Ma voisine
26.3.16
Ma voisine est une bonne copine. Une fille pas comme les autres, une petite tête châtain avec des taches de rousseur, des cheveux courts. Elle est toujours habillée avec une paire de jeans larges, un t-shirt de garçon et de vieilles baskets. Nous jouons ensemble, aux cowboys et aux indiens. Elle préfère faire le cow-boy. Elle aime gagner et les indiens perdent toujours. Elle aime aussi faire la folle sur les quais, prés de la rivière, en skate-board ou en patins à roulettes. Rien ne lui fait peur à ma copine.
Je l’invite souvent à dormir à la maison, le mardi soir ou les weekends. Mais elle ne m’invite jamais chez elle, ses parents ne veulent pas. Tu peux inviter des filles si tu veux mais pas un garçon, disent-ils. Pour moi, et mes parents l’ont compris, elle est un copain, comme un autre, comme un garçon, je ne fais aucune différence.
Nous sommes si proches que nous prenons même notre bain ensemble. Mes parents ne sont pas fortunés mais nous avons le privilège d’avoir une baignoire sabot : la moitié d’une vraie baignoire avec un large rebord en guise d’assise et un rideau en plastique pour pouvoir aussi prendre des douches.
Ce soir-là, le froid pique au dehors. Et dans la salle de bains que mes parents ne chauffent jamais, on se déshabille en poussant des cris stridents. A chaque vêtement retiré, le froid nous transperce encore un peu plus, si bien qu’une fois nus comme des vers, nous ne sommes plus que deux congères recroquevillées. Je me glisse le premier derrière le rideau et j’ouvre le robinet.
L’eau coule d’abord comme si elle avait arpenté les couloirs d’un glacier. Elle me rejoint transie et pousse un cri étouffé dés que son pied touche le fond gelé de la baignoire. Elle s’enroule rapidement dans le rideau en attendant une température plus clémente. Quelques secondes de coulée et l’eau se met à cracher une pluie brûlante. La vapeur nous envahit et nos cris se transforment en rires.

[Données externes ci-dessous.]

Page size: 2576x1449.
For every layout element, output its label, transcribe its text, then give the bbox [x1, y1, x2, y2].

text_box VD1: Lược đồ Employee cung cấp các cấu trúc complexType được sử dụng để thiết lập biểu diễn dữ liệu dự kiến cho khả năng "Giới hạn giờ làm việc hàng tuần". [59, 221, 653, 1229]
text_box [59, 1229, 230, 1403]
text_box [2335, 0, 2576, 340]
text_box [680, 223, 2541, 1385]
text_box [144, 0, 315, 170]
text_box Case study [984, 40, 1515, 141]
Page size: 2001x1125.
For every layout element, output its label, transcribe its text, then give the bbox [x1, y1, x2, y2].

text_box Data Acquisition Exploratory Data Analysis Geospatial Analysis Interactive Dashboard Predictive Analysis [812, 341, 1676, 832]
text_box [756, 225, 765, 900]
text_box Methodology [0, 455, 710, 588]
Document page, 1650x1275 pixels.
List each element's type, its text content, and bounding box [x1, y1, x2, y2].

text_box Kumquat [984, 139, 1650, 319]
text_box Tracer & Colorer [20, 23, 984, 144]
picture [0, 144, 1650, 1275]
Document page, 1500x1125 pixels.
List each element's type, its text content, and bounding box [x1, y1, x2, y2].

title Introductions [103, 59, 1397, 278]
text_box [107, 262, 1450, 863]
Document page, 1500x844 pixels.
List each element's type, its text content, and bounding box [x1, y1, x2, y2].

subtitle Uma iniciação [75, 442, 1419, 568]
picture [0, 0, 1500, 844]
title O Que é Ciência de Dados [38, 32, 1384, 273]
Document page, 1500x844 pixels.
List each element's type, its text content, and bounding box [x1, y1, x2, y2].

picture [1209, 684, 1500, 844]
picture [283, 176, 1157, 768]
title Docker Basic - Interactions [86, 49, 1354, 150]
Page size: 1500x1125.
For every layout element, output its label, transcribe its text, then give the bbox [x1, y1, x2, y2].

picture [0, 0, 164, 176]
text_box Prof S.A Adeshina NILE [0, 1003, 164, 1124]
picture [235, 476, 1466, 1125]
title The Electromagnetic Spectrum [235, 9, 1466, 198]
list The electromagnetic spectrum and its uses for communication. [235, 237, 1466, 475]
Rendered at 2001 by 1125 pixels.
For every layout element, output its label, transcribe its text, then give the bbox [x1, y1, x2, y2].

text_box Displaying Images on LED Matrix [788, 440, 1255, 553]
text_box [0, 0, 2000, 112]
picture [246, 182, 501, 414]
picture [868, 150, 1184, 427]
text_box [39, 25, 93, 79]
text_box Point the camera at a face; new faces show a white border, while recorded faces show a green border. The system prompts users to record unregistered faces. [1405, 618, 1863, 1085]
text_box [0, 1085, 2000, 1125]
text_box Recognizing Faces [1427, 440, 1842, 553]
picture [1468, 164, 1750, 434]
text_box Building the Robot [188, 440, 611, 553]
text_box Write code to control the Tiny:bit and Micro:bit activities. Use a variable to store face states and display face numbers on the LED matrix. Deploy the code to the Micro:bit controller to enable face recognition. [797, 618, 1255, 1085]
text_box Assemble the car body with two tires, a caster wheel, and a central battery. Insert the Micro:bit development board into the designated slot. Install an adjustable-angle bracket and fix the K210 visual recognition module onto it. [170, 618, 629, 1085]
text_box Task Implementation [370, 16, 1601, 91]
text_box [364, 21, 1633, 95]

A force de tâtonnement, je réussis à régler la température. L’eau devenue bonne, je lui tends la main pour qu’elle me rejoigne. Et là, blottis l’un contre l’autre, nous nous laissons emporter par la tiédeur. Accroupis dans ce réduit, je commence par lui laver le dos, puis les cheveux avec un morceau de savon de Marseille. Elle fait de même après plusieurs retournements périlleux pour ne laisser aucune partie de nos corps sortir à l’air libre et froid. On est bien dans cette eau chaude. La vapeur envahit la pièce comme la brume s’empare d’une clairière et nous n’y voyons plus rien. Nous restons deux heures ainsi blottis l’un contre l’autre, nous ne voulons plus sortir. Mais ma mère nous appelle, c’est l’heure d’aller se coucher. Je tire la bonde de la baignoire et l’eau descend lentement en découvrant nos corps jusqu’au bout de nos orteils flétris.
Elle sort la première, corps filiforme et laiteux, touché de quelques marques rouges de chaleur. Elle s’enroule dans une serviette blanche et je la regarde un instant, émerveillé par la grâce de son geste. Elle bleuit désormais, par les jambes puis les bras, puis le visage et elle claque des dents. Je sors à mon tour et je la frictionne énergiquement pour la réchauffer. Elle enfile une longue chemise de nuit et d’un air joueur, m’invite à vite la rejoindre dans la chambre.
Arrivé près du lit, je ne vois plus que ses cheveux en bataille dépasser de l’édredon moelleux. Je me glisse près d’elle en chahutant. Je ris, lui ébouriffe ses cheveux en la traitant de chèvre. Elle me regarde comme jamais elle ne m’a regardé. Ce soir, elle a ôté sa chemise de nuit. Elle est nue et me le montre en descendant lentement le drap jusqu’à ses pieds. Je rougis. Je ne ris plus. J’avale ma salive et me colle contre son corps chaud et encore humide. Ma main sur son ventre caresse timidement. J’hésite puis me serre et l’enroule en soufflant lentement de l’air chaud dans son cou, dans le cou de ma copine, dans le cou de ma petite copine.